The mouths about me movied rapidly, yet no sound escaped the lips.  The
overbearing music, the laughter, and crying drowned themselves out and left me
with only a roaring to pass the time.  I set my glass down on the floor and, oh
huzzah.  Sleep.

     I awoke with my mouth glued shut by mucus.  It always seems to leave an
escape route.  Mucus does.  sometimes it wakes me upo with it yelling, 
"Yippee!"  It seems to find joy in the witer slide of my face.  However, it had
now dried and was only moaning, "Mama told me not to come" (without a British
accent).

     I looked around, and except for Frank and Bishop, I was alone in the room.

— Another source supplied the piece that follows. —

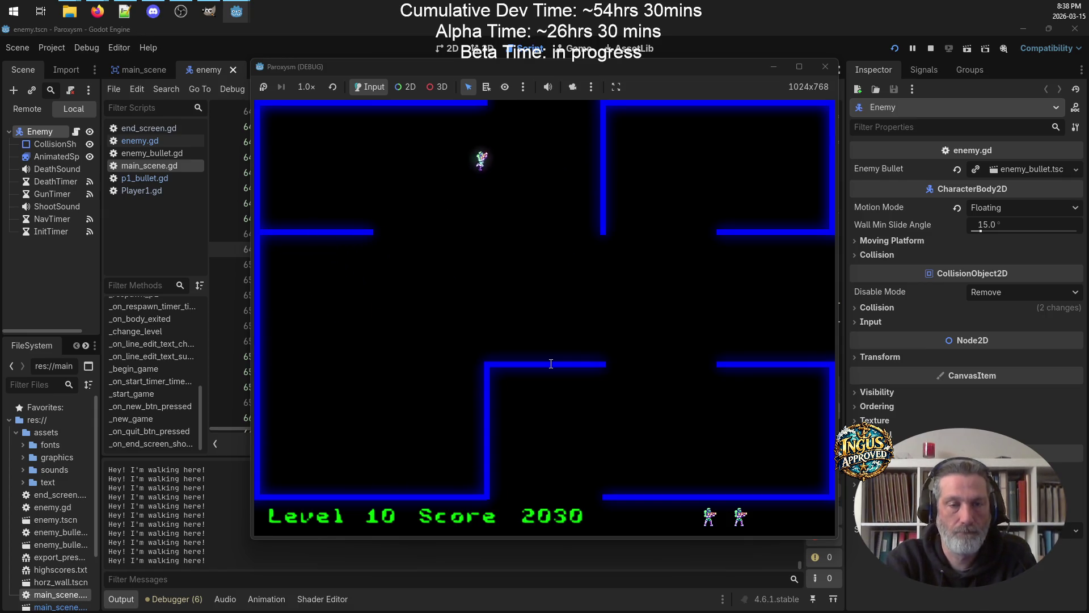
key("Up")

     "Hey," said I.  "Where is everybody!?"

     "They flipped off to Bengal's," replied Frank.  "Somebody wanted the new
Black Death album.  Said they'd be back soon."

     "They just left?"

     "Yeah.  'Bout three hours ago."

     "Oh."  We sat for a bit in silence as I cleaned some of the crap out of
my mouth with my tongue.

     "Hey," I added.  "What day is it?"

     "Saturday.  Sort of."  Frank refused to give straight-forward answers,
but I was used to it.

     "Which part?"

     "The first part."

     "Really?"

     "Yeah.  About 126,000 minutes since it started."

     "You been counting the minutes?"

     "Not all of 'em."

     "Where's he at?" I asked, indicating Bishop.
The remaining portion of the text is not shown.